We will have to make some very difficult decisions when she approaches first grade, and full time school. Kindergarten is workable right now because it is only a few hours out of her day. When she comes home she 'home schools'. She reads voraciously in the areas of Science and History, she's learning to touch-type with a computer program, and she’s independently researching, writing and illustrating a picture book on the History of the Earth. She also takes classes in gymnastics and swimming. She used to enjoy visiting the park, but since she started school all she wants to do when she gets home is bury her nose in her books. She told me rather sadly the other day that she doesn't think she's learned anything at all in school this year. But we can't skip her into a higher grade yet, because she's still a very young child with immature motor skills, small attention span, and a limited ability to deal with frustration.

The right program for her would be entirely unsuitable for most ordinary children, even for most bright and gifted children. Imagine a kindergarten reading and discussion group based around Harry Potter and The Goblet of Fire. Imagine kindergarteners working on volume and area, plotting the geometry of triangles, doing addition, subtraction, and multiplication in their heads. Imagine kindergarteners investigating drought in Africa, and the internal structure of a cell.

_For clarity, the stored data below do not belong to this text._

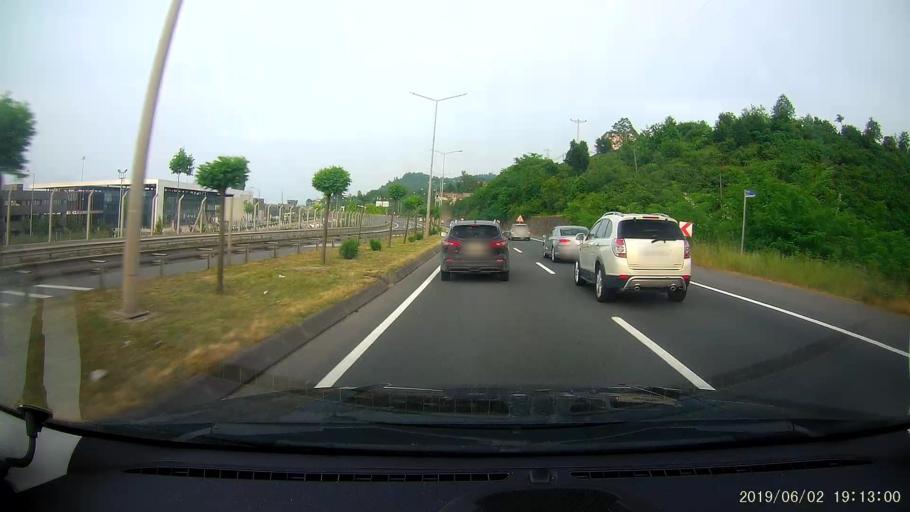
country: TR
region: Ordu
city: Gulyali
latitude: 40.9635
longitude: 38.0770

This sort of program, if it existed anywhere, would hardly threaten the education of the rest of the children in the school system. It takes nothing away from them, and would be completely inappropriate for the vast majority of them. There are so few profoundly gifted children (though I believe that they are more numerous than Ellen Winner's book says), that they would have to be bussed from all across the region to fill one small classroom. Even in these days of Special Education cutbacks, that would not be likely to break the school board's budget.

In the long run, remaining in a regular classroom is unlikely to be a good solution for my daughter. Her teacher can hardly be expected to individualize a program just for one child, when she has 25 other children with special needs of their own. I've seen how hard she works; she's a very good teacher. It's just impossible to adapt the curriculum that much.

Home schooling full time may very well be in our future. Many, possibly even most, families with highly gifted children end up home schooling them at some point in their school career. And that's fine. I look forward to the challenge with real pleasure. But, even though all children ARE gifted (and who could disagree with that statement?), highly and profoundly gifted children DO have very real, very different, educational needs. Perfectionism can paralyse them. They are at a significant risk of becoming underachievers. They may suffer from depression. They are often victimized in schools by peers and teachers. And they are disproportionately likely to drop out.

It is not elitism to ask that their needs be accommodated!